The story of 2015 can be told a few ways, but one of the most obvious ones is that this was the year the commodities boom officially came crashing down. Raw materials prices have been falling for a few years now, but in 2015, the bottom completely fell out as demand from manufacturing giants—particularly China—slowed. From South Africa to Brazil, the results haven’t been pretty.

Yet it’s important to remember that commodity prices are cyclical. When prices drop, producers stop investing in new capacity. At some point, demand will catch up to supply once again and commodity prices will lurch back up.

These cycles are as old as the modern capitalist economy (going back to the first Dutch tulip bubble), but they still take people by surprise.

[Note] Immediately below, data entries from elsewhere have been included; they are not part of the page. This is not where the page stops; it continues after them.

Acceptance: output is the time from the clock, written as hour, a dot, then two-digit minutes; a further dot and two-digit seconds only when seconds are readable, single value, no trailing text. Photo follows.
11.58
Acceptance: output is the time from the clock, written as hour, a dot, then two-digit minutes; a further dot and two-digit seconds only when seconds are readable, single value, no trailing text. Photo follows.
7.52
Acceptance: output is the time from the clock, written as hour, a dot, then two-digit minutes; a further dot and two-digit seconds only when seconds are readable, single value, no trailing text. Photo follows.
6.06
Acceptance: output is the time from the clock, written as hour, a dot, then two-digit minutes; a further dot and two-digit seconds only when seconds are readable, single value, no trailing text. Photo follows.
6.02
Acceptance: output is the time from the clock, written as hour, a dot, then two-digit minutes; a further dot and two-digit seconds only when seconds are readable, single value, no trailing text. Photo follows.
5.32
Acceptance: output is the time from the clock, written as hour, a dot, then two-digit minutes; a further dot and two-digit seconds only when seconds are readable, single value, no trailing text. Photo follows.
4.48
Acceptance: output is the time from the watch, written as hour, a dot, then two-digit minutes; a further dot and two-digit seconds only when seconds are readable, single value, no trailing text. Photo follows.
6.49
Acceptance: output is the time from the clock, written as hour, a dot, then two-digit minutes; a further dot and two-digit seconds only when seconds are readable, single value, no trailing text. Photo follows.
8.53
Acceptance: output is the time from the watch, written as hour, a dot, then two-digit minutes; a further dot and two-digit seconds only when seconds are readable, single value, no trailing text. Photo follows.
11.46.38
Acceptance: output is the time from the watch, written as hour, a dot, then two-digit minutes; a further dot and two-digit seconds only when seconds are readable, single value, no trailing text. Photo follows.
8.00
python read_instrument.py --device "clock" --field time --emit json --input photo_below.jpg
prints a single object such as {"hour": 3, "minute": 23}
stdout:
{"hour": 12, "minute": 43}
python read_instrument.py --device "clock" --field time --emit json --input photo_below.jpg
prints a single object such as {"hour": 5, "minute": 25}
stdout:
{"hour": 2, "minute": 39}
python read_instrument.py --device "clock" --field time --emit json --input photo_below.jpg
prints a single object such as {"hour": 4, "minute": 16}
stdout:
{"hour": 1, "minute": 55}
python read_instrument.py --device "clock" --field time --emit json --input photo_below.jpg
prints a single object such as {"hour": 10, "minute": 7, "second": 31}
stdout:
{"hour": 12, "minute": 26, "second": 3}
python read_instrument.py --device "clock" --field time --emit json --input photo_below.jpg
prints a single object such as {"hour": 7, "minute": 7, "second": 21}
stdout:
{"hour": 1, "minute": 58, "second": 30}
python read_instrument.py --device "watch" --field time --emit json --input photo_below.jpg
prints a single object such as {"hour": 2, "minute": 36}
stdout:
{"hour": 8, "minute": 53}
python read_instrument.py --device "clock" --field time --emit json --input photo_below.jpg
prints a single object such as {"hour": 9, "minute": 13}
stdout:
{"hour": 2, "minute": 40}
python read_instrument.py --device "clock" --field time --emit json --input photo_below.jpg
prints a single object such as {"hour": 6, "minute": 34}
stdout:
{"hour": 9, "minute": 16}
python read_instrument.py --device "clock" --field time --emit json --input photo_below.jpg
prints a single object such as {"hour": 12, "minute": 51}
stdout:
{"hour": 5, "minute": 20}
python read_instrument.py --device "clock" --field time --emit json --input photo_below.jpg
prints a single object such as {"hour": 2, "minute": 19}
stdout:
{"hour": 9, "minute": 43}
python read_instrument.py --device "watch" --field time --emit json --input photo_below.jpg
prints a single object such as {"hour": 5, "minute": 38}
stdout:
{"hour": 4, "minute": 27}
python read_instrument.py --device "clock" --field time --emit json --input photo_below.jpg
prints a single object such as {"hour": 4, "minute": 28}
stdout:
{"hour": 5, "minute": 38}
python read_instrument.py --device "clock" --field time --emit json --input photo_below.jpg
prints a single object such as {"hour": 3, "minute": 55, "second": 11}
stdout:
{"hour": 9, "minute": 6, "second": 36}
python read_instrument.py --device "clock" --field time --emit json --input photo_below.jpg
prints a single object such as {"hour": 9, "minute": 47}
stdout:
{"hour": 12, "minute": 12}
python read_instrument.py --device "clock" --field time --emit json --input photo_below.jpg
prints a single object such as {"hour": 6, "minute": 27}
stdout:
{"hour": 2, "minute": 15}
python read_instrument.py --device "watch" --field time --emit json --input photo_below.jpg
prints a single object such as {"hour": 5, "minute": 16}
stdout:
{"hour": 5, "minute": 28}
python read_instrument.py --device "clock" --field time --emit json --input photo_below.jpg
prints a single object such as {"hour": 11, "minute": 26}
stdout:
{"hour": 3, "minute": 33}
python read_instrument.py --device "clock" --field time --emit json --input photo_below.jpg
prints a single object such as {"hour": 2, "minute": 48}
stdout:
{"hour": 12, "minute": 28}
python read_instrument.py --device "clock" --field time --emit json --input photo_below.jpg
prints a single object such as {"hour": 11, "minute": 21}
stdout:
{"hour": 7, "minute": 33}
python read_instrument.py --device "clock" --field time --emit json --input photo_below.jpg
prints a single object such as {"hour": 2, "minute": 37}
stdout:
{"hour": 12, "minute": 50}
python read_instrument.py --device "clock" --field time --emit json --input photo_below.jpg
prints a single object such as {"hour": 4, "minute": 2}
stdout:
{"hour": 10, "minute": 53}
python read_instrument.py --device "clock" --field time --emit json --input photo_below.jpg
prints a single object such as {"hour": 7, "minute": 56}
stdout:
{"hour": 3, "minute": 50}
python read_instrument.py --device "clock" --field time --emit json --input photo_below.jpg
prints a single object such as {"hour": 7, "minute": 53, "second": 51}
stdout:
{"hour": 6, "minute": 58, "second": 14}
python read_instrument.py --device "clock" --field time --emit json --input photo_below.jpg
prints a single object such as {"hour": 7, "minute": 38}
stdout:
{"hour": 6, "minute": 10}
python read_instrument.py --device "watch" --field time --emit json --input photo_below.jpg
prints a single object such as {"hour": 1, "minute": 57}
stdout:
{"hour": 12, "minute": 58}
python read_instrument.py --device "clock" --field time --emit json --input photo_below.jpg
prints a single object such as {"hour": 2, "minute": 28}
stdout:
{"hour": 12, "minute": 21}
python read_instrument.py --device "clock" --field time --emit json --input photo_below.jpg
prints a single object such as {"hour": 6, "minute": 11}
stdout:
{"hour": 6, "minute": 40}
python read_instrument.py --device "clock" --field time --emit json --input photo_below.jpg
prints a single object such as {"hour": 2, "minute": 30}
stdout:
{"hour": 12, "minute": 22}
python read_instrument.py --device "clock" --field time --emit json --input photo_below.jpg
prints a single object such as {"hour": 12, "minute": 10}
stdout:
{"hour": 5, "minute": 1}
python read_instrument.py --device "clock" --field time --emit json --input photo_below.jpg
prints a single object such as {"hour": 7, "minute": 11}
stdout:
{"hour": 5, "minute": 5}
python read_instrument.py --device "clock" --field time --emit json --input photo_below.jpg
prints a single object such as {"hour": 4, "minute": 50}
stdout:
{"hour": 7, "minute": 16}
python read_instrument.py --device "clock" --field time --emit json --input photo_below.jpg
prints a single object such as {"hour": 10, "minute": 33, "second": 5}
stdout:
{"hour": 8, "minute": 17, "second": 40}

They also confuse geopolitical analysts. Practically the whole profession mistook the last “up” cycle as a fundamental transformation of the world order. Commodity exporters like Russia, Brazil, and South Africa were seen as emerging new powerhouses—but now their economies are looking more like roadkill.

The effects of the cycle are very real and they mean trouble for commodity producing countries that are under any kind of stress. That’s a long list, and some of these countries could experience serious instability — especially in places like Venezuela, where some of the world’s dumbest economic policies were causing trouble even when oil prices were high.

On the other hand, the down cycle is good for China, a country that mostly imports commodities and exports manufactured goods. Oil, iron, steel, tin, copper, and just about everything else China’s factories need is on sale right now. That’s very helpful when China’s profit-strapped manufacturing economy needs every dime it can get.

For the United States, it’s a wash. America produces a lot of oil, gas, minerals, and agricultural goods, but we produce plenty of other things. Low oil prices are bad for Texas, but good for Detroit. When gas is cheap, people tend to buy big honking cars that earn more profits for the car makers. Some sectors of the financial markets have been looking shaky; junk bonds issued by companies in the oil and gas business aren’t looking quite as safe as investors once thought they were. But on the whole, the U.S. is hedged better than most developed countries against high commodity prices—and hedged better than developing countries against commodity crashes. That’s one reason that the U.S. consistently remains one of the world’s top economic performers.